Dunedin house listings low but values steady

Dunedin residential values rose by 1.7% in the year ended April. Photo supplied.
Dunedin residential values rose by 1.7% in the year ended April. Photo supplied.
Residential property values in Dunedin remained steady and demand continued to be ''fairly strong'' for the majority of properties on the market at present, QV Dunedin valuer Duncan Jack said yesterday.

However, listings were low for this time of the year.

Buyers were cautious, perhaps with one eye on the rising interest rates, and real estate agents were finding they needed to work hard to achieve sales, he said.

Activity in the lower end of the market continued to be at lower levels than before the Reserve Bank's loan-to-value changes were brought in on October 1.

''Recent rises in the average sale price appear to be due to the number of sales in the mid to upper price range, relative to that of the numbers in the lower price range.
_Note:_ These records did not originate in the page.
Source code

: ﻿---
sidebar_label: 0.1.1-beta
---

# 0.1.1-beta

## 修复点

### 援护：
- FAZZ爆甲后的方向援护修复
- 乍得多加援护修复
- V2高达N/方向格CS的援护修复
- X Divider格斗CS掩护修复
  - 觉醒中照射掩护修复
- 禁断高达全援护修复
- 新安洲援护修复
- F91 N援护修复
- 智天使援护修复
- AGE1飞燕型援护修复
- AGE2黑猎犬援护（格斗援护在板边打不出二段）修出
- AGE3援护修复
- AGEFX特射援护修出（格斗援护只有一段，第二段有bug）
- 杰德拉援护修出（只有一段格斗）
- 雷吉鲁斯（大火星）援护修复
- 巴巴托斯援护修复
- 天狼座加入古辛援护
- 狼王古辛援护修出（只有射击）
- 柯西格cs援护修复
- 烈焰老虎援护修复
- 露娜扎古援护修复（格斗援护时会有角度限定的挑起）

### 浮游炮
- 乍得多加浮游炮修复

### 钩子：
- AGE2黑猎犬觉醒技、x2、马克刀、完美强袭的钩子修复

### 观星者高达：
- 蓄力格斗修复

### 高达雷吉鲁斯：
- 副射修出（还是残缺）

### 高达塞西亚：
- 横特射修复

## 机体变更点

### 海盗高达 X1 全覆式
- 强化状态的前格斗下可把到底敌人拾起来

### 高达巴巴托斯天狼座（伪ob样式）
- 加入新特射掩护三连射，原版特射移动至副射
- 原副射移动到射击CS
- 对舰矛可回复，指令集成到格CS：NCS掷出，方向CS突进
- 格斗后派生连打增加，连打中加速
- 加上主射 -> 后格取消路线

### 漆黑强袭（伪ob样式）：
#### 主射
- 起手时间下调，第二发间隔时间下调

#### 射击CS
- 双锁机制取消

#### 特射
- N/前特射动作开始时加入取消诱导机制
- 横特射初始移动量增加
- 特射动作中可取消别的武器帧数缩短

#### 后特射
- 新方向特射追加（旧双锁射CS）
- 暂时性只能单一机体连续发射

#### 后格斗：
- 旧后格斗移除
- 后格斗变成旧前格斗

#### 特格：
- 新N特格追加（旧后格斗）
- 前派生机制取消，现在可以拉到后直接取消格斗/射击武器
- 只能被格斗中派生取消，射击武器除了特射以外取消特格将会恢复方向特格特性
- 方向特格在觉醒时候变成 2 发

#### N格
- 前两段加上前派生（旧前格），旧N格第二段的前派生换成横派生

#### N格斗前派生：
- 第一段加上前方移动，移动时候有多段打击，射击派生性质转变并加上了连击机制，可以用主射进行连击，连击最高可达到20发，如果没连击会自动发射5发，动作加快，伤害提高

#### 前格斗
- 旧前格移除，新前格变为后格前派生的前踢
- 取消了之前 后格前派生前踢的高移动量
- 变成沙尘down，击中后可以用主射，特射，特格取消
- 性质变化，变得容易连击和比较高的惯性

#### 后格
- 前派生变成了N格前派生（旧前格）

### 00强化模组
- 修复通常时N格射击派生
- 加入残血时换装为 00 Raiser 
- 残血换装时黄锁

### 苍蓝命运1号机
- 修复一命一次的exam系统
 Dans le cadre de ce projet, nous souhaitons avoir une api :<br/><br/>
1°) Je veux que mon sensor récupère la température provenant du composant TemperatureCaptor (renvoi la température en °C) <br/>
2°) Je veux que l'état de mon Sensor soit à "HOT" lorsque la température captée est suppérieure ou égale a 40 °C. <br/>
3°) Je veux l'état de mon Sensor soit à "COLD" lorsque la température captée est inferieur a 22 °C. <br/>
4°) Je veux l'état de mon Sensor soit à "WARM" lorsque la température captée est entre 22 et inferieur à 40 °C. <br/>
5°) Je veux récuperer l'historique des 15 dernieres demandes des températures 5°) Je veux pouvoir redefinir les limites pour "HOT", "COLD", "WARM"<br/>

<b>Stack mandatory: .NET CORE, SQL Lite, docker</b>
Values are not increasing significantly,'' Mr Jack said.

The full QV Residential Price Movement Index showed that, nationwide, residential values for April increased 8.4% over the past year and 0.2% over the past three months.

This means values are now 13% above the previous market peak of late 2007. When adjusted for inflation, the nationwide annual increase drops slightly to 6.8% and values remain below the 2007 peak by 2.9%.

QV national spokeswoman Andrea Rush said New Zealand property values took a downward turn last month and predictions were they would level out. Instead, the figures showed values were starting to increase again.

The nationwide index for April showed values accelerating at a similar rate to last year. Auckland values had also risen across all five main former territorial authority areas after a few months of slowing earlier this year.

First-home buyer numbers increased in March New Zealand-wide and across all regional markets, according to CoreLogic NZ data.

''This leads us to believe the LVR changes have resulted in only small changes to the number of sales made to first-home buyers and could indicate they are now finding alternative ways to finance property,'' Ms Rush said.

In provincial New Zealand, the majority of values still remained below the previous peak of 2007, with the exceptions mainly being centres or districts closer to Auckland and Christchurch, where the property markets had increased significantly since that time.

In the North Island, New Plymouth District was one region that had gone against the trend. Values there were up 1.1% in the past three months, 5.7% year-on-year and 5.9% since the previous peak of 2007.

In the South Island, Nelson City was also above the previous peak of 2007, although the city had benefited from migration from Christchurch since the earthquakes.

Values in Nelson were up 0.3% in the past three months, 3.1% year-on-year and 5.3% since 2007.